The Locus of Control. The Locus of Control Behavior Scale is a tool that psychologists use to evaluate how people perceive themselves. In sum, it looks at whether a person believes the power of control lies within or outside of themselves. The idea is that a “healthy person” has a balance between internal and external loci of control, realizing that some things in life are not within their ability to manage and some things are totally theirs to control. The scale consists of seventeen statements that you rate based on how much you agree or disagree with them. Examples include comments like “luck or chance determine’s one’s future,” “a person can be the master of one’s fate,” “a great deal of what happens to a person is just a matter of chance,” “people are victims of circumstances,” and “being a success is a matter of hard work, luck has little or nothing to do with it.”

The more I studied this scale and worked with it, the more I came to realize the statements you are asked to rate are a poor attempt to measure the truth (or at least what a person believes to be true). Every statement made assumes there is a standard somewhere to be measured against. However, the scale itself ineffectually tries to remove that standard. Fate, chance, luck are all concepts directly contrary to the nature of God, but are placed there in lieu of God.

Luck does not determine the future. God says He knows the plans he has for us, plans to prosper and not harm us, to give us hope and a future. No one can be the master of his own fate. The truth is that many are the plans in a man’s heart, but the Lord’s purpose prevails.

God is the Locus. God is the Control. We can do all things through Him because He gives us the strength. But He also gives us the choice. Just like the wild mustang, we can choose to set God aside and find another locus. Find another answer. We can stay in the pen of sin and long term holding, never to experience the freedom He offers us. We can choose that, but we will still breathe the name of God simply by being. We will still experience the heart rhythms of the creation that God breathed into existence. We will still be held together by cross-shaped molecules, and we will still walk through a world that is really His to control.

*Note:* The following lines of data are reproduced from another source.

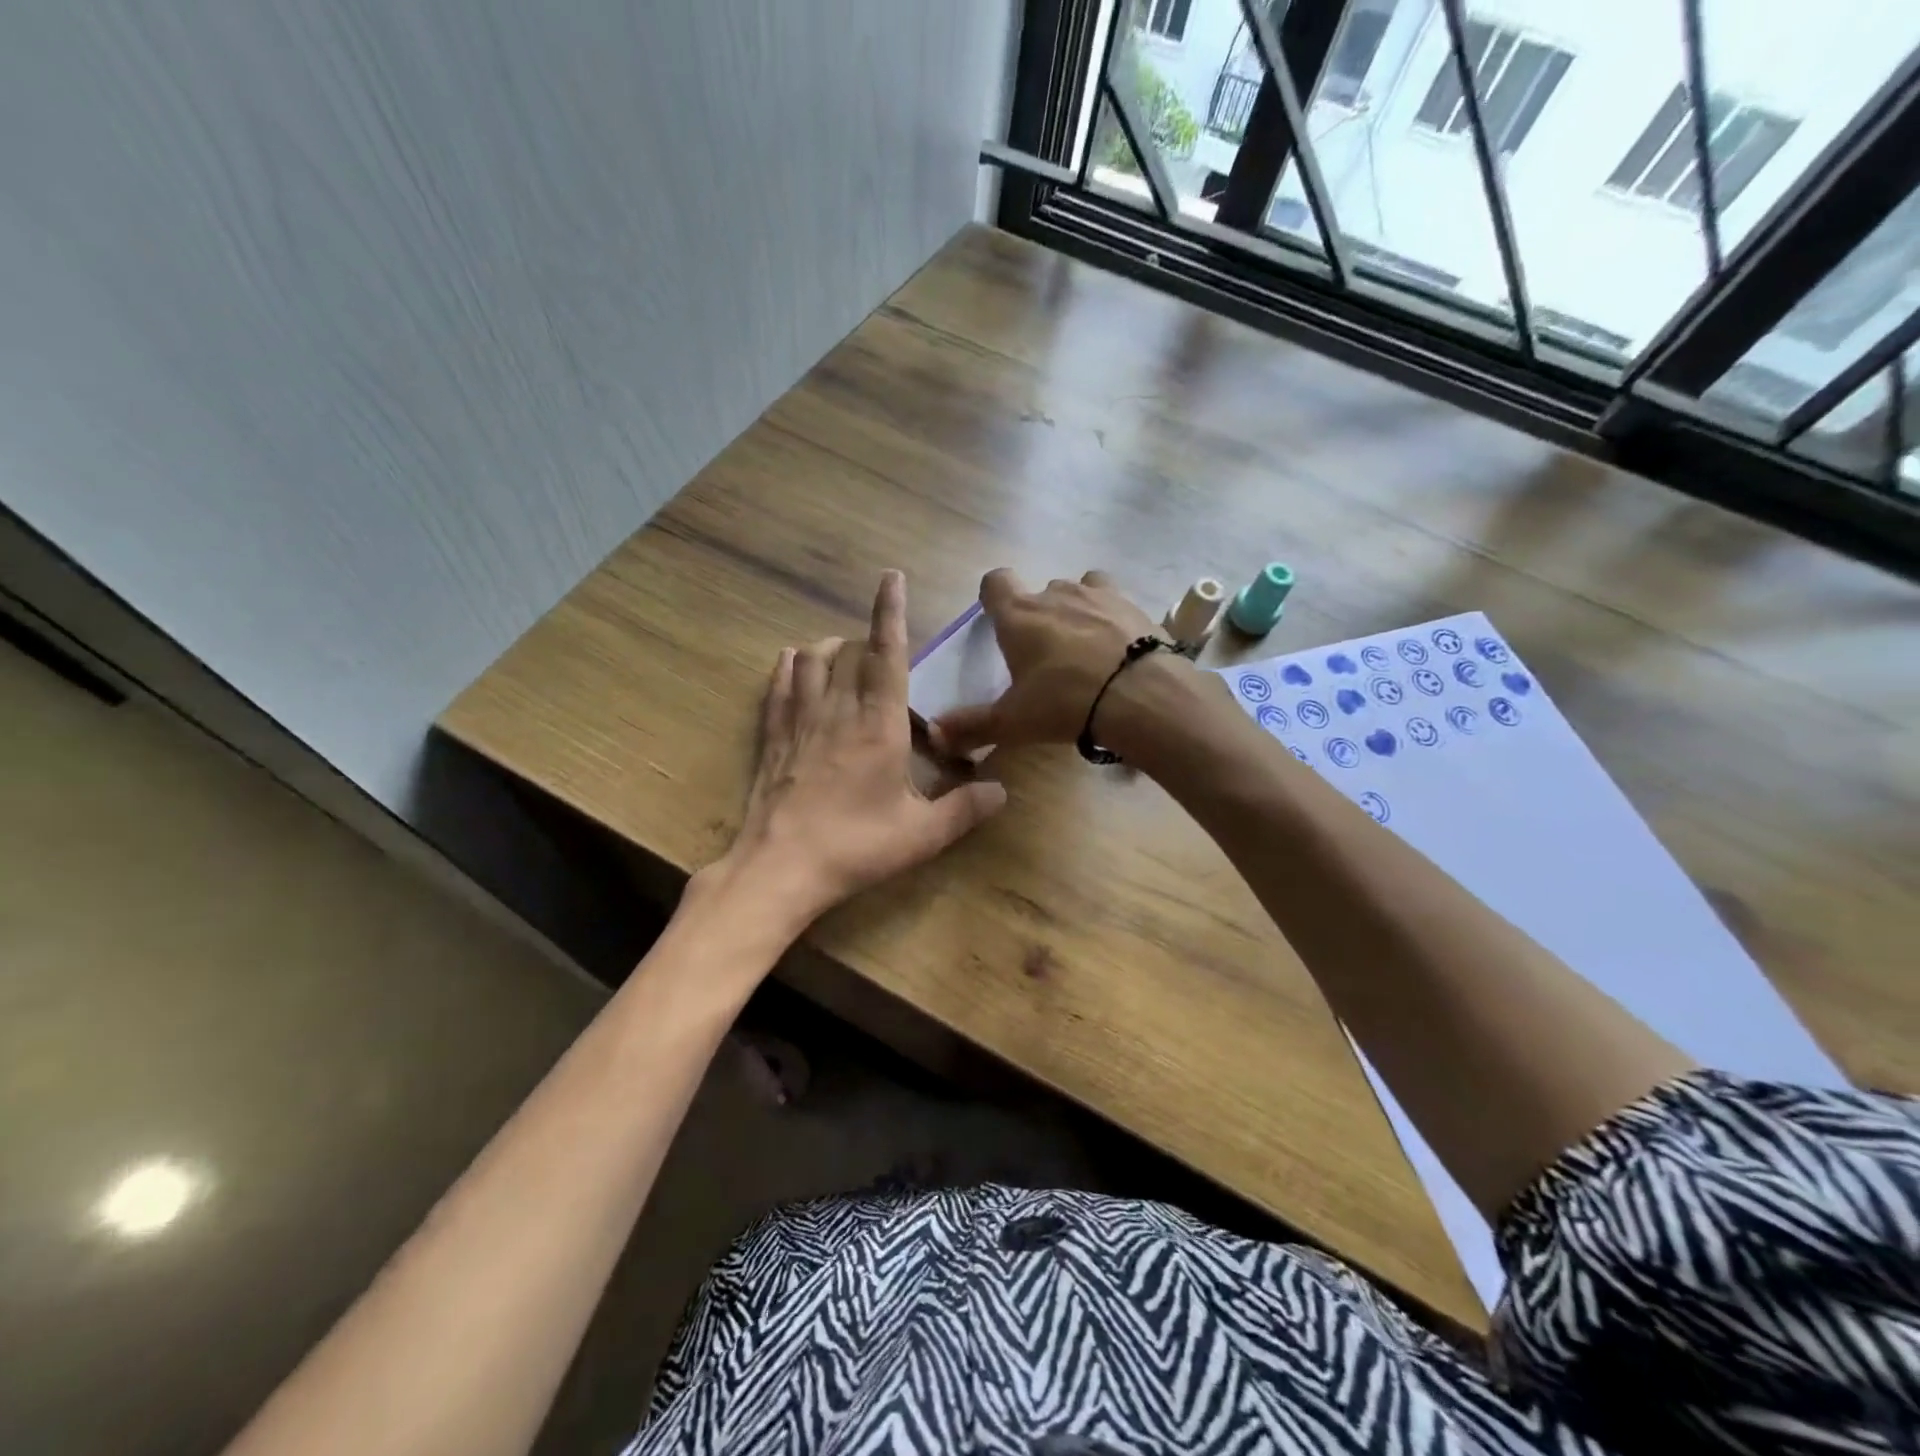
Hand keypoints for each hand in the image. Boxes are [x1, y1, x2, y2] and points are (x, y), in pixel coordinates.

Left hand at [707, 571, 1006, 934]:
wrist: (779, 868)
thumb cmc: (855, 847)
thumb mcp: (921, 835)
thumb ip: (965, 809)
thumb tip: (1003, 791)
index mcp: (878, 725)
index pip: (887, 655)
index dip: (891, 613)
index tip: (891, 577)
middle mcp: (837, 711)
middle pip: (848, 653)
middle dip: (864, 639)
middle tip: (879, 650)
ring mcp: (800, 721)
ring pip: (810, 661)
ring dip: (827, 648)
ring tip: (840, 653)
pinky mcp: (772, 737)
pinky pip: (778, 687)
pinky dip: (788, 668)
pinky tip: (791, 662)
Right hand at [930, 568, 1178, 755]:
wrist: (1140, 695)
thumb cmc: (1064, 702)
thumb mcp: (1013, 721)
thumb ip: (972, 725)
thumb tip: (933, 734)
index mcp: (1019, 616)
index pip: (995, 582)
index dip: (993, 596)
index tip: (997, 618)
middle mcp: (1055, 594)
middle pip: (1039, 592)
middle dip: (1038, 615)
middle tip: (1043, 654)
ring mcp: (1097, 595)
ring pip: (1078, 590)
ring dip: (1075, 611)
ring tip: (1083, 647)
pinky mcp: (1132, 605)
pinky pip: (1113, 601)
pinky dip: (1110, 617)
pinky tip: (1116, 645)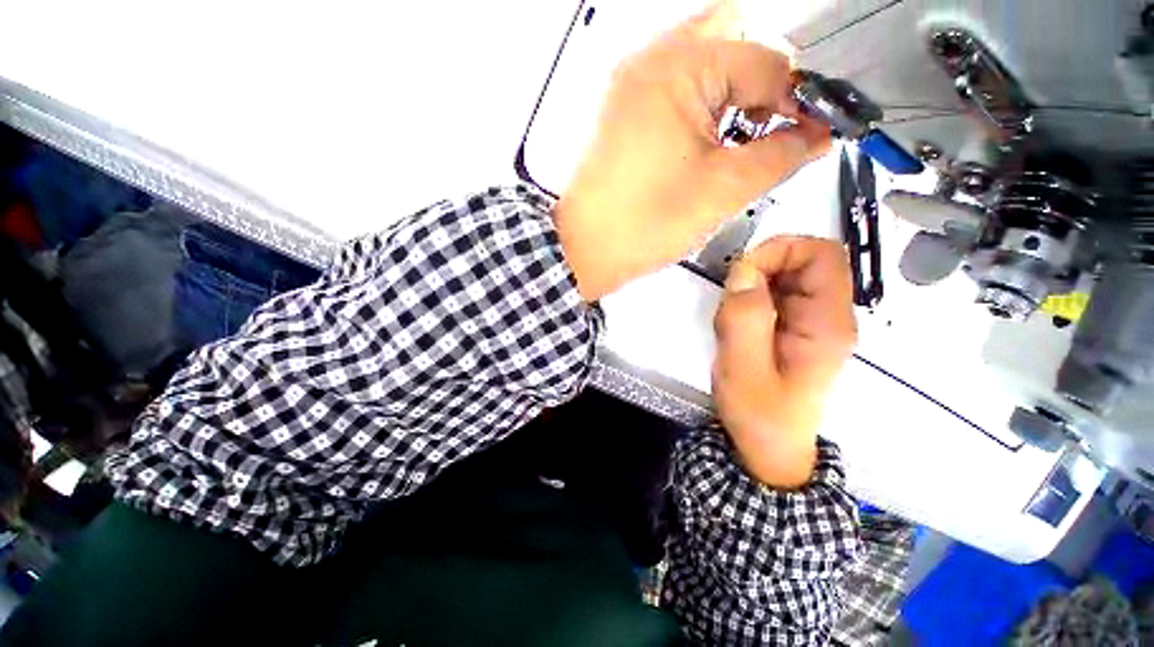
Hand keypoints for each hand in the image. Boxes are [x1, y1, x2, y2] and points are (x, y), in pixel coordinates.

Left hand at [554, 1, 829, 300]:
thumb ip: (783, 154)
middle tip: (773, 132)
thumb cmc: (643, 224)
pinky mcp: (623, 112)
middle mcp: (651, 62)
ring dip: (733, 97)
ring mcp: (631, 85)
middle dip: (764, 88)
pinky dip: (703, 108)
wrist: (586, 249)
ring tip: (741, 144)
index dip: (800, 98)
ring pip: (703, 66)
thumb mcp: (725, 190)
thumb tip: (814, 135)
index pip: (768, 61)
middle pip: (733, 45)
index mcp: (680, 69)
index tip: (813, 132)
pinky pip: (676, 90)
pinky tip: (708, 144)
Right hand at [712, 237, 856, 488]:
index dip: (781, 250)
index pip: (822, 255)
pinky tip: (736, 326)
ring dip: (751, 287)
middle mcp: (828, 316)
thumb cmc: (759, 414)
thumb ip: (744, 319)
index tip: (741, 273)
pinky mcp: (795, 328)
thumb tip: (744, 272)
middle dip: (760, 270)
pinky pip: (774, 294)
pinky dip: (750, 299)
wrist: (768, 447)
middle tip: (731, 300)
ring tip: (731, 320)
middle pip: (804, 261)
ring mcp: (812, 321)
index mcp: (826, 323)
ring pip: (785, 276)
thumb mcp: (743, 368)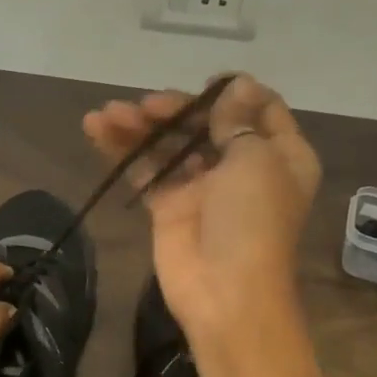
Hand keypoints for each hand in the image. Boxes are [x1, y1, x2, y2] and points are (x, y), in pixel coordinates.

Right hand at [83, 74, 319, 341]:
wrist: (225, 292)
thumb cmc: (252, 220)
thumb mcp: (255, 160)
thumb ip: (237, 121)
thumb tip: (237, 84)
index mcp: (279, 154)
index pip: (260, 109)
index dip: (233, 92)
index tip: (204, 86)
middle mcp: (242, 165)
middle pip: (205, 123)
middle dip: (173, 110)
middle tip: (144, 107)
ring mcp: (202, 186)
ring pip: (169, 144)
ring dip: (139, 126)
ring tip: (106, 114)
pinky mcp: (168, 205)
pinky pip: (145, 169)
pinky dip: (122, 150)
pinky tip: (97, 130)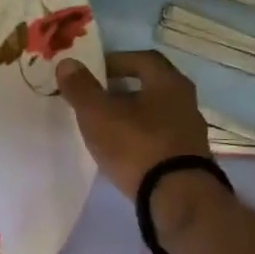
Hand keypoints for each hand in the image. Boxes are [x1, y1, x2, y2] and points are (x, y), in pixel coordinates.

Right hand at [56, 51, 211, 199]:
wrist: (175, 194)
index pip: (143, 59)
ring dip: (130, 115)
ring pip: (154, 113)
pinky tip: (121, 150)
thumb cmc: (136, 145)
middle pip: (150, 86)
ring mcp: (188, 131)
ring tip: (103, 126)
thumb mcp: (98, 114)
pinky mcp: (186, 157)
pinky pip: (157, 137)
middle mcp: (185, 101)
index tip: (91, 72)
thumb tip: (66, 62)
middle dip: (121, 89)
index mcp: (168, 83)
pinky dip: (138, 137)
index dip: (115, 61)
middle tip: (94, 98)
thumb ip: (81, 88)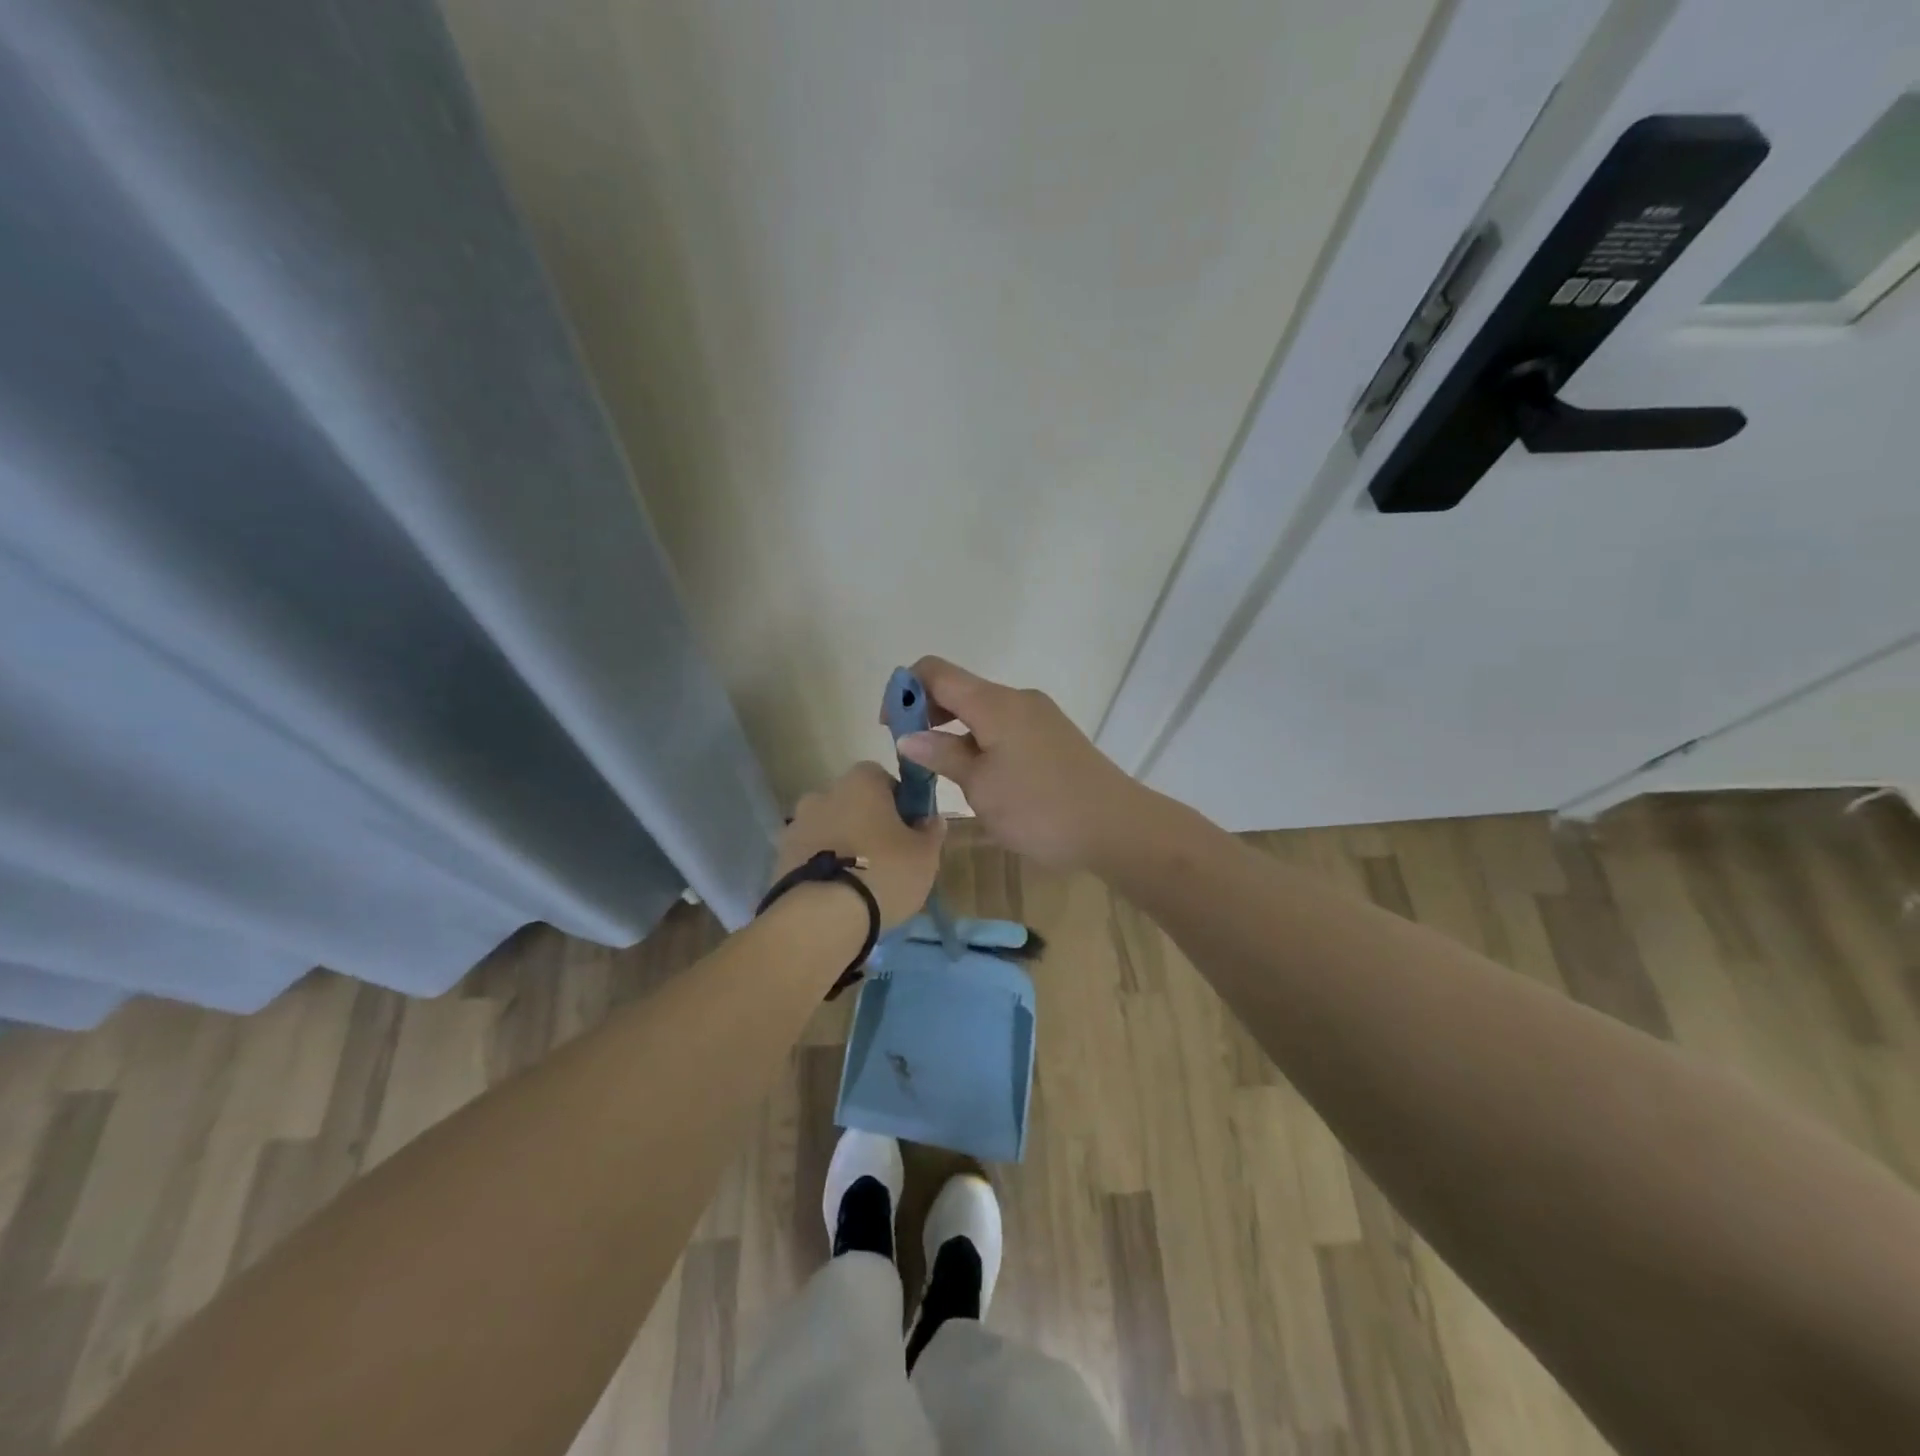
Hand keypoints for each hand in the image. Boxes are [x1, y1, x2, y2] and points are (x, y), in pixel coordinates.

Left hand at [774, 762, 944, 928]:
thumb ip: (931, 831)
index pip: (883, 778)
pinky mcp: (779, 857)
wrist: (821, 918)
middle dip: (867, 823)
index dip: (898, 801)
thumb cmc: (883, 873)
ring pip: (829, 829)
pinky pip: (809, 855)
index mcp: (861, 782)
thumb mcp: (925, 855)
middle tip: (886, 857)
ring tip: (859, 882)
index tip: (908, 829)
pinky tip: (836, 894)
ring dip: (842, 845)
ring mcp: (797, 825)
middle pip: (852, 803)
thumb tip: (931, 819)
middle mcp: (823, 793)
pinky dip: (822, 866)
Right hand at [892, 656, 1145, 870]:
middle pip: (959, 689)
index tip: (890, 727)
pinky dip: (981, 739)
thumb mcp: (981, 787)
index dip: (905, 690)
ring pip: (983, 710)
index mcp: (995, 703)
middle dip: (928, 713)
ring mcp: (1039, 716)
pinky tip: (980, 776)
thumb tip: (909, 737)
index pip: (936, 672)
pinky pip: (1005, 726)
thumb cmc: (1039, 808)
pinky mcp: (1053, 736)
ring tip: (944, 771)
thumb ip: (942, 756)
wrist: (1116, 826)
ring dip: (955, 730)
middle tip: (914, 755)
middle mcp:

I don’t get it right. I am broken and frail. My heart constantly rails against the “coherent rhythm” God wants to place in me so that I am within His perfect will. My mouth doesn’t always uphold the truth of the gospel. My thoughts stray from what is true and noble. My actions and my plans are selfish. And yet, despite all that, God chooses to use me. He chooses to let me breathe His name even when I am at my most ungrateful and disobedient. His grace is sufficient for me, no matter what.